Тамара Петровна настойчиво продолжала:
– А почему ты думаешь, что после родов располнеешь как Монсерат?! Ничего подобного, ты к этому не расположена!
– Вот именно, – поддержал отец, – до Монсерат Кобалье ещё далеко.
– Это в каком смысле… далеко? . . – не поняла Оленька и развернулась к нему всем телом.
– Да нет… я… я в смысле полноты… толщины…
Молчаливая Наталья снова иронично хмыкнула, но гораздо громче.
Оленька кисло улыбнулась, и взгляд её был настолько пронзающим, что отец не выдержал и быстро перекинул весь удар на меня:
– Костик, а чего ты молчишь, сын мой? Твоя жена старается, надрывается, а ты молчишь, хоть бы мяукнул.
– Мяу! – сказал я. – Нет, если серьёзно, то мы действительно заняты по горло и даже выше, по уши. У нас у каждого только началась раскрутка наших дел: у Оленьки в спорте, у меня в творчестве. Мне, например, скоро сдавать роман, потом – как всегда – дадут поправки, надо сидеть переделывать, а затем – ещё четыре вещи в перспективе. Надо писать пока редакция даёт возможность, у меня договор с ними на три года. Вот так, Тамара Петровна. Мы не против детей, но дайте поработать, успеем ещё.

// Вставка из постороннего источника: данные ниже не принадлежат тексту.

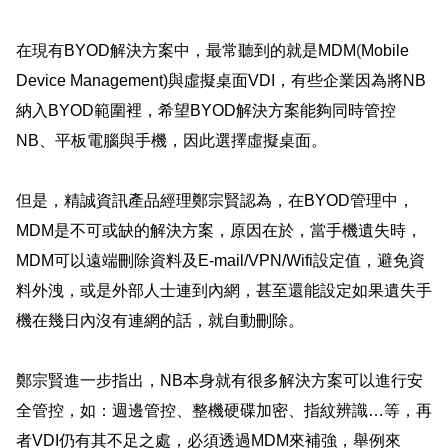
在現有
BYOD
解決方案中，最常聽到的就是
MDM
(
Mobile
Device Management)
與虛擬桌面
VDI
，有些企業因為將
NB
納入
BYOD
範圍裡，希望
BYOD
解決方案能夠同時管控
NB
、平板電腦與手機，因此選擇虛擬桌面。
但是，精誠資訊產品經理鄭宗賢認為，在
BYOD
管理中，
MDM
是不可或缺的解決方案，原因在於，當手機遺失時，
MDM
可以遠端刪除資料及
E-mail/VPN/Wifi
設定值，避免資
料外洩，或是外部人士連到內網，甚至還能設定如果遺失手
機在幾日內沒有連網的話，就自動刪除。
鄭宗賢進一步指出，
NB
本身就有很多解決方案可以進行安
全管控，如：週邊管控、整機硬碟加密、指紋辨識
…
等，再
者
VDI
仍有其不足之處，必須透過
MDM
來補強，舉例來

– Вы-то успеете… а я, может, не успею поглядеть на внуков…
– Мамочка, ну зачем так трагично, дорогая?
И тут Тамару Петровну пробил сильнейший накал эмоций:
– Эх, вы-ы-ы! Величайший Достоевский, глыба творческой мысли, колосс психологической драмы имел кучу детей и писал при этом, писал и писал, оставаясь иногда совершенно нищим!
– Мамочка, – осторожно сказала Оленька, – поэтому Костик и я не хотим быть нищими родителями, повторяя пример величайшего Достоевского.
– Я говорю о высшей материи, доченька! О предназначении человека, который, прежде всего, заботится о продолжении своего рода!